> _Task input_:
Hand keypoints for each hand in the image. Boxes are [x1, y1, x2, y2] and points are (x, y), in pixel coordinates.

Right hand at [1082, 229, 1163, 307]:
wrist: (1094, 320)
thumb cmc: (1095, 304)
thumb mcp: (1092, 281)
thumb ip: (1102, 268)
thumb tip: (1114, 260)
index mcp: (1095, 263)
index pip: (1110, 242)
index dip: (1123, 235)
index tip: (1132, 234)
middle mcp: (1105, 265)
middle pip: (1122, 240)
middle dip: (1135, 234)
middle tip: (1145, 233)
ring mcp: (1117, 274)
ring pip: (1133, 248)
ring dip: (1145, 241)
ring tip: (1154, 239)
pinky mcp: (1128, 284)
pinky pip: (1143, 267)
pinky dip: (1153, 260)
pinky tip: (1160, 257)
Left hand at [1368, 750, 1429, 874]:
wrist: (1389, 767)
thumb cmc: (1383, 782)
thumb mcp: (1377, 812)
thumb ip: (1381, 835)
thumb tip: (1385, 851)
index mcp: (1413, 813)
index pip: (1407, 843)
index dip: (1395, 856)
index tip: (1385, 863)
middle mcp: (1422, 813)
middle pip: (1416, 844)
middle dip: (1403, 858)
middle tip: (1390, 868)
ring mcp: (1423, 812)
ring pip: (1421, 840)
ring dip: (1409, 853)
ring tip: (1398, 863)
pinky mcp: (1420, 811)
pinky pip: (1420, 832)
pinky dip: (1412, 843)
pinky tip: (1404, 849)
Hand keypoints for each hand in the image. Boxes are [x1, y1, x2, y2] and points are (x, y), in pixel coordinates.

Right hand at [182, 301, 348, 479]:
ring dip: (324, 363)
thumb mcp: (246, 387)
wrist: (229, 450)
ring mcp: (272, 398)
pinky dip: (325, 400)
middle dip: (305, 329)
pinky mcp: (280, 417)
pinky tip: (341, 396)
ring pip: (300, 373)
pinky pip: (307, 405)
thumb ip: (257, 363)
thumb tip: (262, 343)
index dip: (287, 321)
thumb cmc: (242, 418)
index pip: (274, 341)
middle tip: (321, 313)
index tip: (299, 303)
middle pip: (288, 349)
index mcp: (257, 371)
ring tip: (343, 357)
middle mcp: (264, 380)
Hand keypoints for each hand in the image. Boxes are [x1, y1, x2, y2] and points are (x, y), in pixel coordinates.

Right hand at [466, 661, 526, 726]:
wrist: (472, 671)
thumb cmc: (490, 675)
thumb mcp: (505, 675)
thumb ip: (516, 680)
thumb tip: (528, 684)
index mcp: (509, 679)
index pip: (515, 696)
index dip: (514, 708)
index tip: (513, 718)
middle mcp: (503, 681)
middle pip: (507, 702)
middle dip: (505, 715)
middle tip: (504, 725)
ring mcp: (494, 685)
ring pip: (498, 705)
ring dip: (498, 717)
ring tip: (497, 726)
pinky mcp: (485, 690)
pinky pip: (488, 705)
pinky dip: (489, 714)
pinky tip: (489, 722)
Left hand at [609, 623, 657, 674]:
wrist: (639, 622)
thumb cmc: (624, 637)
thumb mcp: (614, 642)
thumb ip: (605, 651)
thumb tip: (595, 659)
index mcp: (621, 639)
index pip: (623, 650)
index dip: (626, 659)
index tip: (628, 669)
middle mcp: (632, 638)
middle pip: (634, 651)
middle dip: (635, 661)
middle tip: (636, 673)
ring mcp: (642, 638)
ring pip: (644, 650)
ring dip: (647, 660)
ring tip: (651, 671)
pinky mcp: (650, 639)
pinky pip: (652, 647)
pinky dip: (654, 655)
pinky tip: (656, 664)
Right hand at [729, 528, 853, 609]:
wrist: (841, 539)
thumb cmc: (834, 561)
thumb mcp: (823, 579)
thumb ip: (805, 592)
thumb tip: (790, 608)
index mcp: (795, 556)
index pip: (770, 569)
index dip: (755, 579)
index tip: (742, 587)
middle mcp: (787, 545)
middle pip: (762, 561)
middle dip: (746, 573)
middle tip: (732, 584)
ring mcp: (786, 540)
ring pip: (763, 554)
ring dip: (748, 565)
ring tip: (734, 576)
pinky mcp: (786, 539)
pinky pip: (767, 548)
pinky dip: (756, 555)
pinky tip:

> _Aim of the task_: Out of the entries above, write out only the lines between the line holding "ring mcp: (1117, 274)" and the line holding "middle dip: (505, 715)", inclusive, each exactly as given.

> _Solved exercise_:
ring mcp: (1117, 274)
ring pip: (1133, 248)
ring dip: (1145, 241)
ring tip: (1154, 239)
pinky mcp: (1128, 284)
pinky pip: (1143, 267)
pinky dip: (1153, 260)
pinky tip: (1160, 257)
Left hand at [1368, 750, 1429, 874]:
wrist: (1389, 767)
thumb cmc: (1383, 782)
thumb mcp: (1377, 812)
thumb ip: (1381, 835)
thumb tip: (1385, 851)
index mcp: (1413, 813)
index pip: (1407, 843)
index dip: (1395, 856)
index tip: (1385, 863)
middle mcp: (1422, 813)
middle pip: (1416, 844)
middle dip: (1403, 858)
middle tip: (1390, 868)
ring mcp: (1423, 812)
ring pip: (1421, 840)
ring dip: (1409, 853)
ring tip: (1398, 863)
pinky mcp: (1420, 811)
pinky pip: (1420, 832)
pinky dip: (1412, 843)
pinky tip: (1404, 849)
Hand keypoints for each hand in the image. Boxes are [x1, y1, x2, y2] and points are (x, y), in pixel coordinates.

Right hand at [182, 301, 348, 479]:
ring dip: (324, 363)
thumb mcp: (246, 387)
wrist: (229, 450)
ring mcp: (272, 398)
pinky dip: (325, 400)
middle dip: (305, 329)
pinky mcp: (280, 417)
pinky tip: (341, 396)
ring pip: (300, 373)
pinky pip: (307, 405)
thumb ip: (257, 363)
thumb tip: (262, 343)
index dip: (287, 321)
thumb cmc: (242, 418)
index pip: (274, 341)
middle tip: (321, 313)
index tip: (299, 303)
middle pip: (288, 349)
index mcp: (257, 371)
ring tip: (343, 357)
middle mcp: (264, 380)
Hand keypoints for each hand in the image. Boxes are [x1, y1, x2, y2] and points are (x, y), in pixel coordinates.

Right hand at [466, 661, 526, 726]:
wrist: (472, 671)
thumb cmc: (490, 675)
thumb mcp: (505, 675)
thumb ip: (516, 680)
thumb tip: (528, 684)
index mcp: (509, 679)
index pip: (515, 696)
index dip: (514, 708)
index tip: (513, 718)
middle mcp: (503, 681)
middle pip: (507, 702)
middle dip: (505, 715)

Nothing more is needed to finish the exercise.